Tech Speed Unlock – Both incumbents and startups can develop technology faster than ever with AI. Incumbents can rapidly build and deploy AI features to existing customers. Startups can quickly launch competitive AI features within just a couple of months.
These examples are only the beginning. The landscape has shifted.
Only the Gingerbread Man Moat Remains
What is the last moat standing? Velocity. Go faster than the competition. Many used to poke fun of “velocity” as a competitive edge. Erik Torenberg from a16z reminded me of the strategy Ben Thompson once dubbed as “The Gingerbread Man” moat.
Run, run, run as fast as you can.
You’ll never catch me, I’m the gingerbread man.
Cursor is considered one of the most successful companies of the AI era due to the speed of its high-quality implementation. The design is sharp, the data is helpful, and the distribution strategy is solid. However, if Cursor paused development for six months, it probably wouldn’t survive.
Currently, it feels like velocity is the only moat that matters in AI. If you pause for six months, your company is effectively dead. That wouldn't have spelled doom for any of today's trillion-dollar market-cap companies. Speed has always been important, but Amazon, Facebook, and others likely would have endured a six-month pause. Once your company gains visibility, expect a pack of rabid wolves at your back for years. It’s exciting for bystanders… and exhilarating and terrifying for participants.

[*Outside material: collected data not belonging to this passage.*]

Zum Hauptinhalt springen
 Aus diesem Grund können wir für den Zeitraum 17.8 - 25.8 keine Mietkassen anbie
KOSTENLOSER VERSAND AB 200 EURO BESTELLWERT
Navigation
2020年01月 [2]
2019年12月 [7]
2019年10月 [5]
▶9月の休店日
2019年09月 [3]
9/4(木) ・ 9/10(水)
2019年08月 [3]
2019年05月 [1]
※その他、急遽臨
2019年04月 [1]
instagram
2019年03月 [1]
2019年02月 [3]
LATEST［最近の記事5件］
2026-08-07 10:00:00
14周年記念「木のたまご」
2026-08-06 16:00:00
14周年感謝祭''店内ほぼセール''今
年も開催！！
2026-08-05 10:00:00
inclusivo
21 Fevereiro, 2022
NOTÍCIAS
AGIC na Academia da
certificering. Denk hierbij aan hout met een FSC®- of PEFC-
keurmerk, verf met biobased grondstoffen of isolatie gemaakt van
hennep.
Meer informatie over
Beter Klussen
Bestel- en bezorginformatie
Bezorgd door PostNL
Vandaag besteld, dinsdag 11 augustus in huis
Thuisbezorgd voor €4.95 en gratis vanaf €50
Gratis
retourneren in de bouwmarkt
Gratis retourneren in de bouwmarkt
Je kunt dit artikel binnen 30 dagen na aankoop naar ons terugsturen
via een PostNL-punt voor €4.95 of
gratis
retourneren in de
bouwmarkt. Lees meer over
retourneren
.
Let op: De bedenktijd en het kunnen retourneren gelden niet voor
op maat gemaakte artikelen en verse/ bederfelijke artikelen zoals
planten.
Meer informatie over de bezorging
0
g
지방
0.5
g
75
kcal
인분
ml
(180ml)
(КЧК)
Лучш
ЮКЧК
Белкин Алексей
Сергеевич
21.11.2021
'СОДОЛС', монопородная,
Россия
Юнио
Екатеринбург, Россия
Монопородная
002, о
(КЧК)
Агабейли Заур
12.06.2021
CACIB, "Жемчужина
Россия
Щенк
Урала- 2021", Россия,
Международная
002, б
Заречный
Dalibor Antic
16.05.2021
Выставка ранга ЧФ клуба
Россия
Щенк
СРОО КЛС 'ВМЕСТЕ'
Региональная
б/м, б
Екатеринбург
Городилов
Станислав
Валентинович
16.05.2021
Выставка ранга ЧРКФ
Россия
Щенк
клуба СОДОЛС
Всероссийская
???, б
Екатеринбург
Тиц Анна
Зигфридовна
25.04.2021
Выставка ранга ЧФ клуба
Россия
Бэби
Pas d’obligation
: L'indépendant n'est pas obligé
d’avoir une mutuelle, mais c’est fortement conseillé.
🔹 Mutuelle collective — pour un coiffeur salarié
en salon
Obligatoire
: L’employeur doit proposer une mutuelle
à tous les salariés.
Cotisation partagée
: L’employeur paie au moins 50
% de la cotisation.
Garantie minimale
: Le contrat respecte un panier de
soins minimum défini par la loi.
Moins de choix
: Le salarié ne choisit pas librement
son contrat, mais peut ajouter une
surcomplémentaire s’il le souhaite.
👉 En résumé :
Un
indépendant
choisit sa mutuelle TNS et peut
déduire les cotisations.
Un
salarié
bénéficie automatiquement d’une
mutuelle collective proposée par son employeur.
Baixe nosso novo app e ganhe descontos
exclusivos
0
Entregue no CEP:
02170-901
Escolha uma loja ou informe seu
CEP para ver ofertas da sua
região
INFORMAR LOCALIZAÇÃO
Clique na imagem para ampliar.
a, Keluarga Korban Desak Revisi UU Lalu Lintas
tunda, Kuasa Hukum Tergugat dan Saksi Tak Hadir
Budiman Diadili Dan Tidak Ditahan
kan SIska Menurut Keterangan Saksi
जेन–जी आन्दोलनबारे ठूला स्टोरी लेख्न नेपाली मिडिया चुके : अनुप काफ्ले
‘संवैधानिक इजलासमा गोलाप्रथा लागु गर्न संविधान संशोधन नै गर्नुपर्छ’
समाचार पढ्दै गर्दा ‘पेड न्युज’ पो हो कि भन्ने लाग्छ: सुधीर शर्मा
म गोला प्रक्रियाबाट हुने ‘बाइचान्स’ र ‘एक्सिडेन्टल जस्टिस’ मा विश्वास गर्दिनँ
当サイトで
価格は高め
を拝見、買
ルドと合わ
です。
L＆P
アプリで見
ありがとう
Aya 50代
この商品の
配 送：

How extreme is the velocity shift? GitHub Copilot just flipped to open source. They open-sourced their product because they were falling behind Cursor. If GitHub alone can't outperform Cursor, perhaps the open-source community can at least put them on equal footing.
It seems like a crazy move, but GitHub can afford it because Copilot is a critical moat supporting GitHub’s core product. If GitHub Copilot were a standalone product, they would be fighting for their lives.
“Work smart not hard” only works against dumb people, and AI unleashed a lot of smart in the world. The competition is working both very smart and very hard.
Velocity is the moat that matters. AI’s pack of rabid wolves is nipping at our heels. Life would probably be a lot chiller if I ran an HVAC business right now.